Das noted, “A lot of that comes down to bias in the underlying data sets that they’re trained on.”
May is well aware of these issues as he starts working with AI, a technology he refers to as a “collaborator” because it includes the use of datasets trained by humans.
Up until now, pre-AI, “I’ve had control, because I’ve written the code myself,” May said. “I’m now moving into AI where I’m introducing trained data sets that I didn’t train. So I’m having to invite a collaborator, which is a sort of first in this process. If there are biases in there, they will come through. I have no control over that.”
AI is something that any practitioner in the incipient field of algorithmic photography will have to contemplate. So far, relatively few artists seem to be pursuing algorithmic photography—at least using that name. British technology blogger Peter Krantz has written about his project in the field. Paris-based multimedia artist Sabina Covarrubias also is doing work that she identifies as algorithmic photography.

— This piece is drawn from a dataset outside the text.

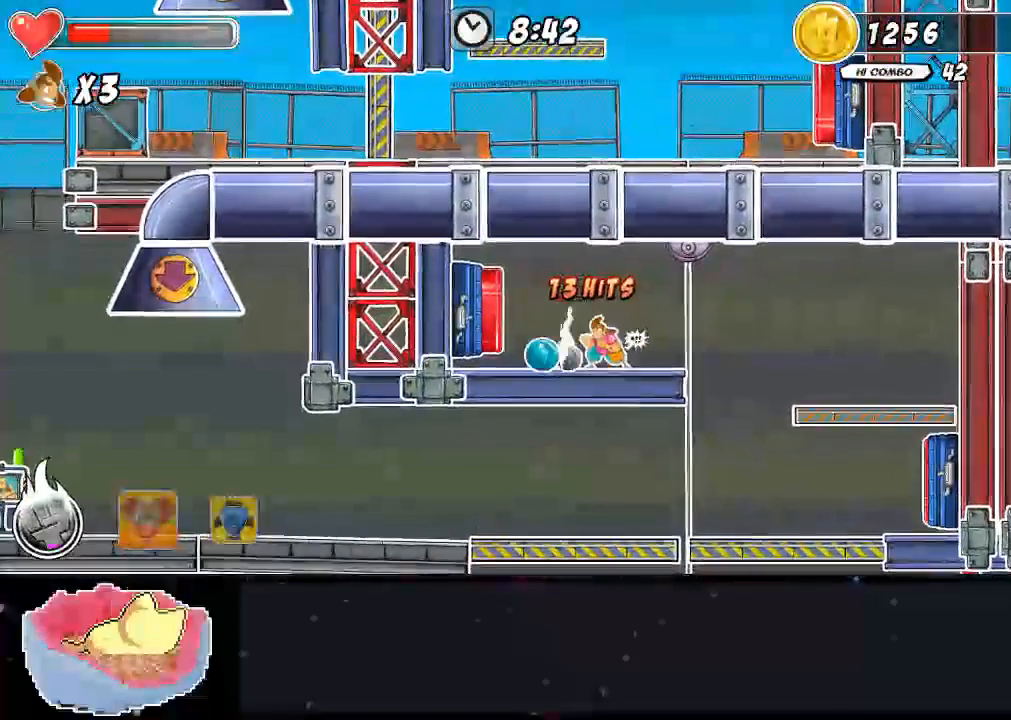
{"buttons": [], "left_stick": "center", "right_stick": "center", "events": [[200, "Y", "up"], [267, "Y", "down"], [500, "Y", "up"]]}
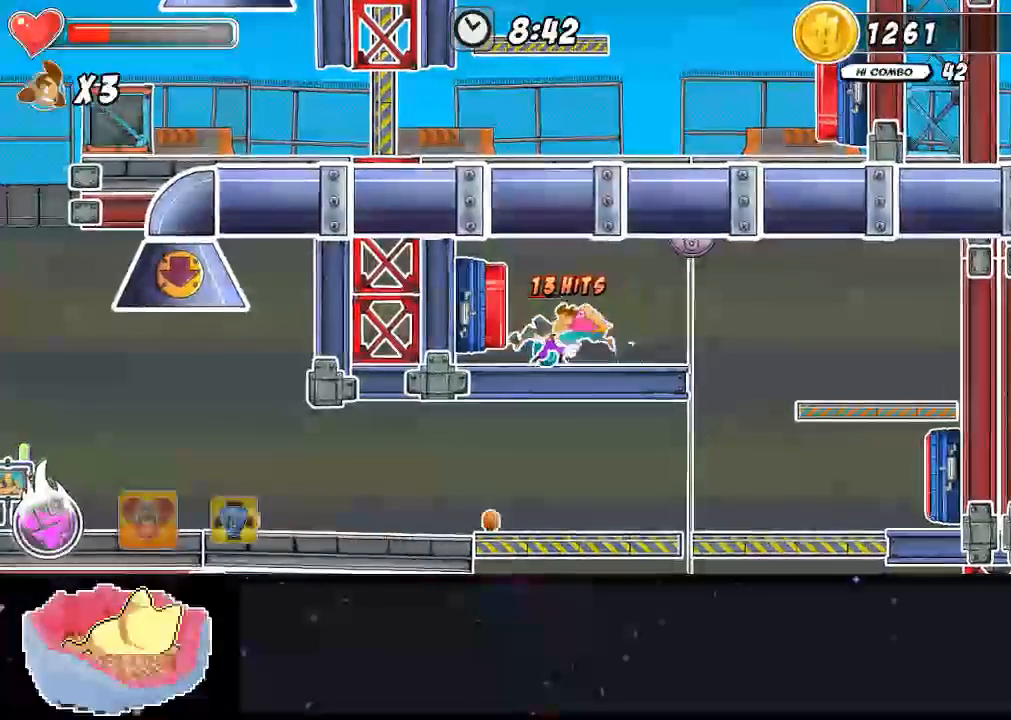
{"buttons": [], "left_stick": "center", "right_stick": "center", "events": [[33, "Y", "down"], [133, "Y", "up"], [300, "X", "down"], [433, "X", "up"]]}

May himself will get a chance to examine bias and other aspects of AI in his next endeavor: the AI Hokusai Arttech Research Project, an online initiative in which invited artists such as May will use AI to generate artwork. The project takes its name from Japanese artist Katsushika Hokusai, known for his 19th century innovations in printmaking.
Whatever emerges—or doesn’t—from AI, May will continue practicing the truism of his art.
“The image can only be created algorithmically,” he says. “Photography as we know it can only collect light. It’s an accumulation of light picked up by the sensor. Whereas the algorithmic photo is picking out specific data coming from the image.”
Could it be that the person with the most data in the end not only wins, but is also the most creative?
Mark Halper is a freelance journalist based near Bristol, England. He covers everything from media moguls to subatomic particles.